Mobile Content Distribution Firm Oasys Files For Chapter 11 Bankruptcy; Gets Bought By Creditors

This was bound to happen as we got tips left, right and center on the inevitability of this over the last month or so: Raleigh, North Carolina-based mobile distribution company Oasys Mobile has filed for Chapter 11 bankruptcy protection. This comes after it started considering its strategic options earlier this year, then two board members for the company resigned earlier this month, and then the company was in default of $8.84 million in loans and interest to two of its lenders that it was supposed to pay by June 30th.

The OTC-traded Oasys has agreed to sell all of the company’s equity to Associated Partners and Rock Hill Partners, the two investment firms to which it owned the money, reports BizJournals. Essentially, Associated and Rock Hill will take over ownership of Oasys in exchange for canceling the company’s debt with them.

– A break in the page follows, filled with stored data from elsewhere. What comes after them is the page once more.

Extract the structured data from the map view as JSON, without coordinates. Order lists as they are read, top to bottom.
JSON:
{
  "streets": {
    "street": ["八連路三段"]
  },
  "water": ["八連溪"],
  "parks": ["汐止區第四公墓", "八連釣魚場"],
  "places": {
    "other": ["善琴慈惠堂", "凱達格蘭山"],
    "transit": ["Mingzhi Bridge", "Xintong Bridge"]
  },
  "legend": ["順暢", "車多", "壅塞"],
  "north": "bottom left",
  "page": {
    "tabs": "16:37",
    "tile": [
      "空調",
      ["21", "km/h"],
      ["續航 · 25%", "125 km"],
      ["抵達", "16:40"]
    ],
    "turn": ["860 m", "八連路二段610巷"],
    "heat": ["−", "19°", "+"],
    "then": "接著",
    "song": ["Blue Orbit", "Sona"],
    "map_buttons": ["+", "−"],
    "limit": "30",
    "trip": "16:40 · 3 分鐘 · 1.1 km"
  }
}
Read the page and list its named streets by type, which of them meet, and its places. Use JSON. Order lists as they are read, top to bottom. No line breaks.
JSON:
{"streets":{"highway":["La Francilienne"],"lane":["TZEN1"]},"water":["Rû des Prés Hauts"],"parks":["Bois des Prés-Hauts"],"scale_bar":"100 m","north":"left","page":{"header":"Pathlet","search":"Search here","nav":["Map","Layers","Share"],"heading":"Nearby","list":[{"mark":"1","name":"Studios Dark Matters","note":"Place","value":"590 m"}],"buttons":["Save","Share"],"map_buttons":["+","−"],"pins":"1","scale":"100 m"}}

The two have agreed to fund Oasys’ operations (though a $2.66 million debtor-in-possession loan) as the company moves through bankruptcy. The company said it could exit Chapter 11 as soon as October, and in the meantime, business will continue as usual. More details in release here.

AP: In its Chapter 11 petition, Oasys listed assets of about $2.12 million and debts of about $11.5 million. JDS Capital Management was listed as the company’s largest shareholder, holding 1,821,450 shares, or 19.03 percent. Other holders of more than 5 percent of the company’s equity are: Empire Capital LP, 13.25 percent; Donald D. Hammett, 6.91 percent; and investor J. Winder Hughes’ Focus Fund, 5.32 percent. Among those holding the largest unsecured claims against the company are Mattel Inc., a $468,842 claim for license royalties; Provident Advertising and Marketing Inc., $168,382 for license royalties; and Sony BMG Music Entertainment, $140,000 for license royalties.